- The fine print
- Policy not stated on official page. NMDOT lists locations only; NMAC 18.20.5 defines rest areas within right-of-way but sets no use rule.
We have not verified this rule against an official source, so this page does not state one. Unverified does not mean allowed. Check the posted sign or ask locally.
Parking overnight to sleep and camping are two different acts under most rules. Camping usually means setting up outside the vehicle: a tent, an awning, chairs, a fire. Staying inside a legally parked vehicle is often treated differently. Which one applies to you.
The posted sign and the officer on the ground beat this table. Rules change; the date above is when we last checked.
New Mexico does not publish an overnight parking rule for its rest areas, and we could not find one anywhere in state law, so this page will not invent one. NMDOT’s rest areas page is a location list: sites, amenities, closures. The closest thing in the administrative code, NMAC 18.20.5, defines rest areas as part of the highway right-of-way and then stops. No time limit, no overnight rule, no camping rule.
What New Mexico actually publishes
Two things, and neither answers the question:
- The NMDOT rest areas page, which tells you where the rest areas are and what facilities they have.
- NMAC 18.20.5, which establishes what a rest area is for regulatory purposes but sets no rule for how long you can stay or what you can do there.
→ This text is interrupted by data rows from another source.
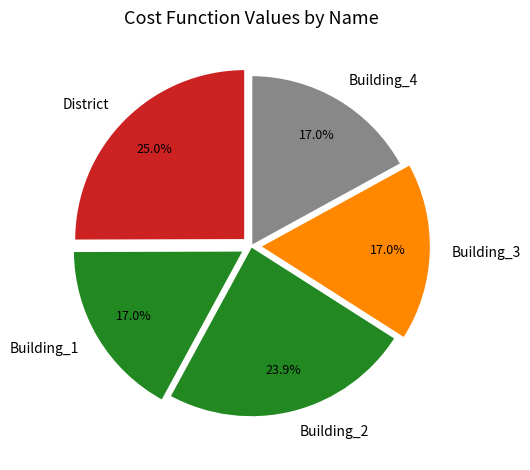

What is the largest slice in the pie chart?

District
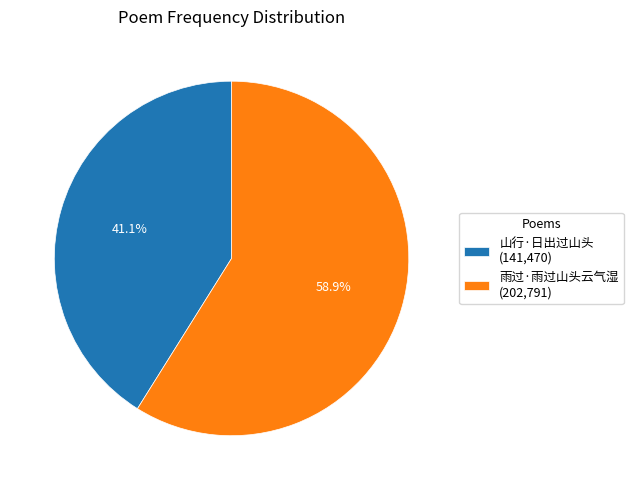

To the nearest percent, what is the difference between the 雨过·雨过山头云气湿 and 山行·日出过山头 slice percentages?

18%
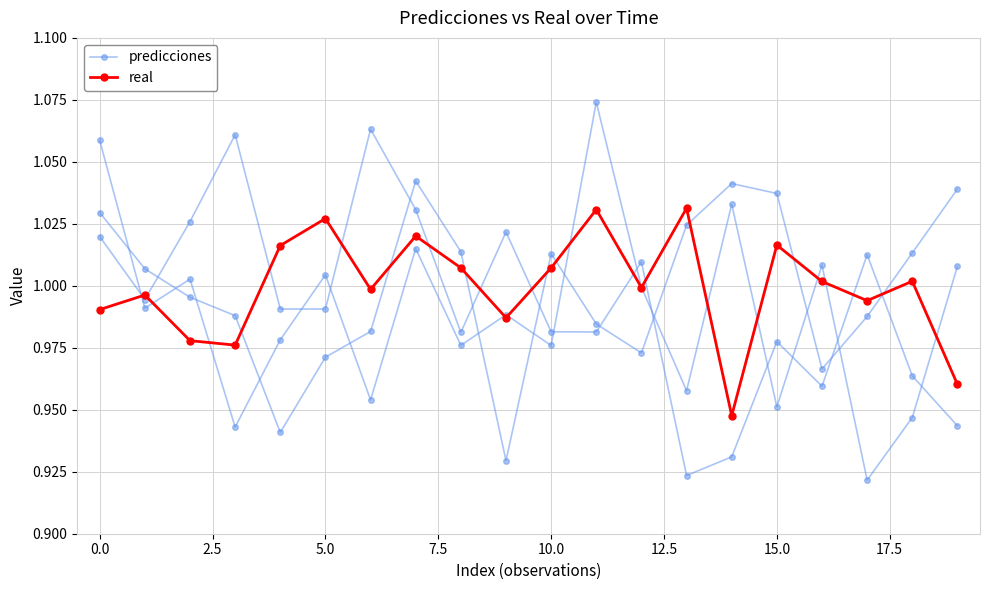

Rank the series at 17.5 from lowest to highest value.

predicciones, real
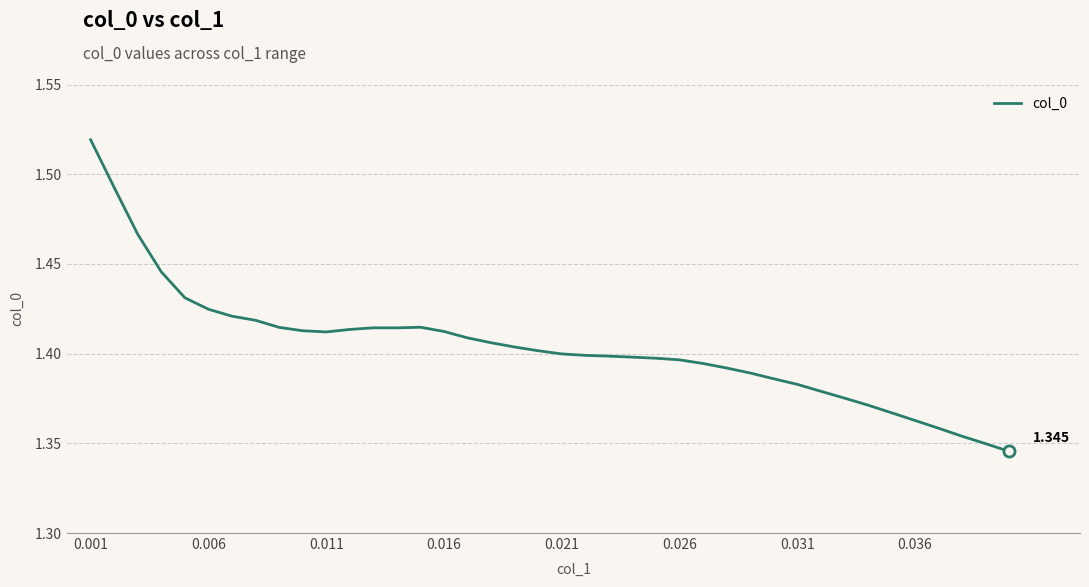

Does the chart display data point markers on the line(s)?

No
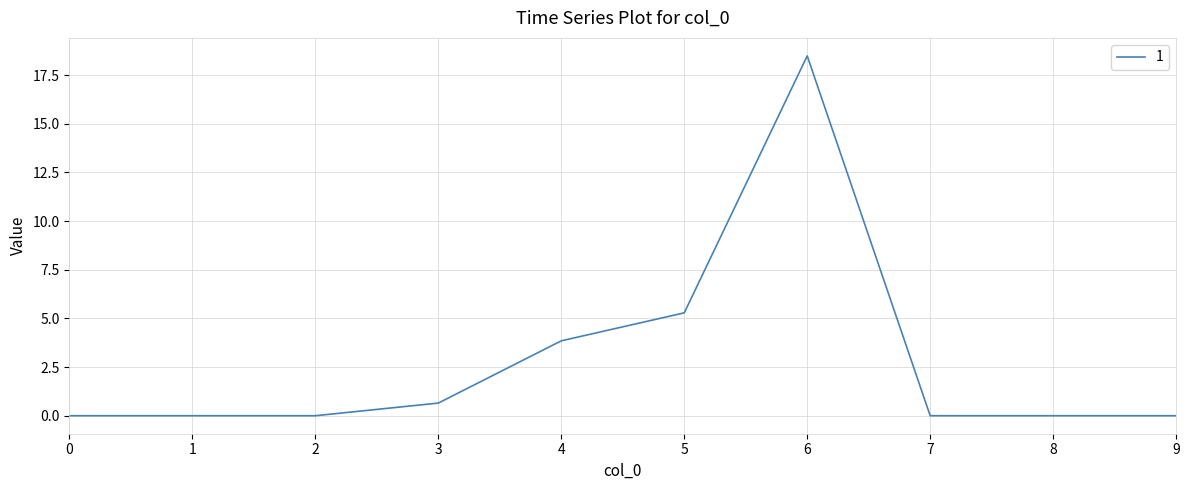

Does the chart have visible grid lines?

Yes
That gap cuts both ways. There is no statewide rule saying you can park overnight, and no statewide rule saying you cannot. Plenty of sites will tell you New Mexico “allows” overnight parking. As far as we can verify, that claim has no official source behind it. What actually governs a given rest area is whatever is posted there.
How to check locally
The posted sign at the entrance beats this page and every other page. If a rest area posts a limit or a no-overnight rule, that is the rule for that site.
If there is no sign and you want a firm answer, call the NMDOT district office responsible for that highway, or dial 511 in state for road and travel information. Ask specifically about the rest area you plan to use, since practice can vary site to site.
If you would rather not build a night around an unverified rule, you have better options in New Mexico than in most states. Truck stops handle overnight parking as a matter of course, and the state has large areas of federal land where dispersed camping is legal under published agency rules. See what boondocking is if that is new to you.